However, some details of this representation is still obscured by the lambda function used with the flat_map method.

Operations

• from_: Creates a state monad that returns a fixed values while leaving the state unchanged.

  m = statemonad.from_(3)

• map: Applies the provided function to the monad's value.
• flat_map: Applies the provided function to the monad's value, producing a new state monad, and flattens the result.
• zip: Combines multiple state monads into a single monad that evaluates each one and returns their result as a tuple.

  m = statemonad.zip((m1, m2, m3))

• get: Retrieves the current state as the monad's value.

  m = m.get()

• put: Updates the state with the provided value.

  m = m.put(state={})

Enhanced Exception handling

Consider the following use case:

def is_even(_):
    raise Exception('unexpected exception')

# create the state monad
m = statemonad.from_(3).map(is_even)

# run the computation based on the information contained inside the state object
state, value = m.apply(state)

Here, the first instruction defines the stateful operation, but does not immediately execute it.

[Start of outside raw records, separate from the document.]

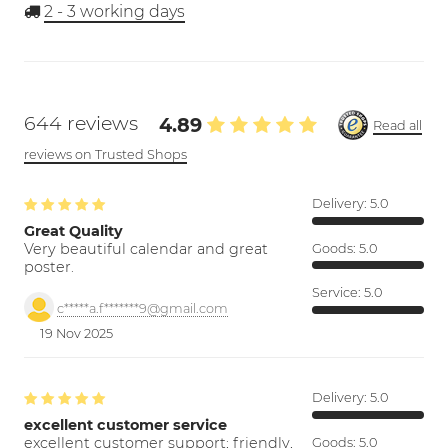
2 - 3
working days
644 reviews
4.89
Read all
reviews on Trusted Shops
Delivery:
5.0
Great Quality
Very beautiful calendar and great
Goods:
5.0
poster.
Service:
5.0
c*****a.f*******9@gmail.com
19 Nov 2025
Delivery:
5.0
excellent customer service
excellent customer support; friendly,
Goods:
5.0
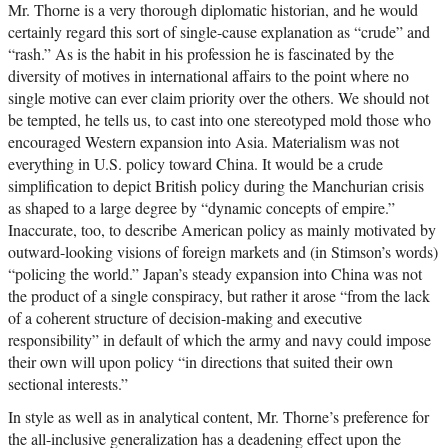
Mr. Thorne is a very thorough diplomatic historian, and he would
certainly regard this sort of single-cause explanation as “crude” and
“rash.” As is the habit in his profession he is fascinated by the
diversity of motives in international affairs to the point where no
single motive can ever claim priority over the others. We should not
be tempted, he tells us, to cast into one stereotyped mold those who
encouraged Western expansion into Asia. Materialism was not
everything in U.S. policy toward China. It would be a crude
simplification to depict British policy during the Manchurian crisis
as shaped to a large degree by “dynamic concepts of empire.”
Inaccurate, too, to describe American policy as mainly motivated by
outward-looking visions of foreign markets and (in Stimson’s words)
“policing the world.” Japan’s steady expansion into China was not
the product of a single conspiracy, but rather it arose “from the lack
of a coherent structure of decision-making and executive
responsibility” in default of which the army and navy could impose
their own will upon policy “in directions that suited their own
sectional interests.”
In style as well as in analytical content, Mr. Thorne’s preference for
the all-inclusive generalization has a deadening effect upon the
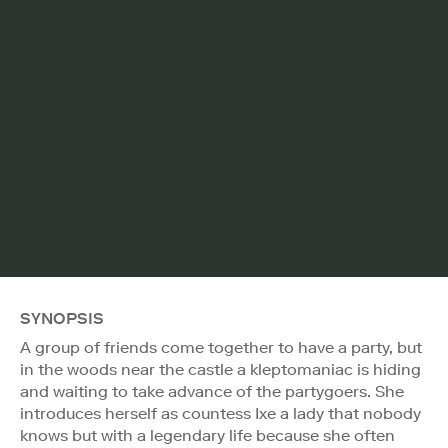
SYNOPSIS
A group of friends come together to have a party, but
in the woods near the castle a kleptomaniac is hiding
and waiting to take advance of the partygoers. She
introduces herself as countess Ixe a lady that nobody
knows but with a legendary life because she often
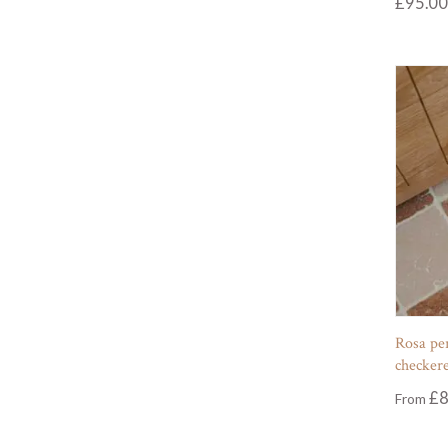
£
95.00
Rosa pe
checkere
£
8
From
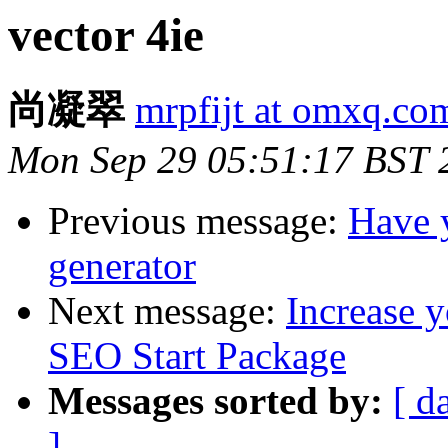
vector 4ie
尚凝翠
mrpfijt at omxq.co
Mon Sep 29 05:51:17 BST 
Previous message:
Have y
generator
Next message:
Increase y
SEO Start Package
Messages sorted by:
[ d
]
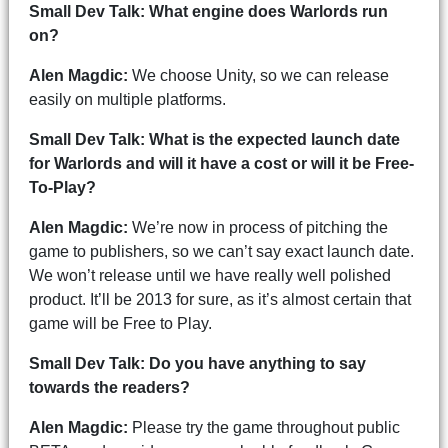
Small Dev Talk: What engine does Warlords run
on?
Alen Magdic:
We choose Unity, so we can release
easily on multiple platforms.
Small Dev Talk: What is the expected launch date
for Warlords and will it have a cost or will it be Free-
To-Play?
Alen Magdic:
We’re now in process of pitching the
game to publishers, so we can’t say exact launch date.
We won’t release until we have really well polished
product. It’ll be 2013 for sure, as it’s almost certain that
game will be Free to Play.
Small Dev Talk: Do you have anything to say
towards the readers?
Alen Magdic:
Please try the game throughout public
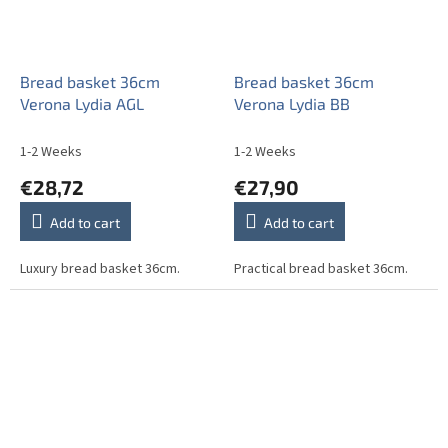
Bread basket 36cm
Bread basket 36cm
Verona Lydia AGL
Verona Lydia BB
1-2 Weeks
1-2 Weeks
€28,72
€27,90
Add to cart
Add to cart
Luxury bread basket 36cm.
Practical bread basket 36cm.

Instead, it returns a state monad, deferring computation until the apply method is called in the second instruction However, this delayed evaluation introduces a debugging challenge — if an unexpected exception occurs inside the stateful operation, the traceback points to the apply call rather than the original location where the operation was defined. This makes it difficult to pinpoint the source of the issue.

To improve debugging, StateMonad enhances exception messages by augmenting the traceback. When an error occurs during execution, the traceback not only includes standard error details but also tracks where the state monad was originally created:

statemonad.exceptions.StateMonadOperatorException: State Monad operator exception caught. See the traceback below for details on the operator call stack.

StateMonad Operation Traceback (most recent call last):
File "[...]\main.py", line 2
    import examples.raiseexceptionexample
File "[...]\examples\raiseexceptionexample.py", line 41
    m = statemonad.from_(3).map(is_even)

This feature aids in identifying the root cause of errors more efficiently.

References

Several state monad implementations exist in Python, such as:

• https://github.com/dbrattli/OSlash
• https://github.com/dry-python/returns
• https://github.com/jasondelaat/pymonad

However, these implementations tend to be unnecessary complex, as they attempt to directly translate functional programming concepts into Python - a language that only weakly supports types through type hinting.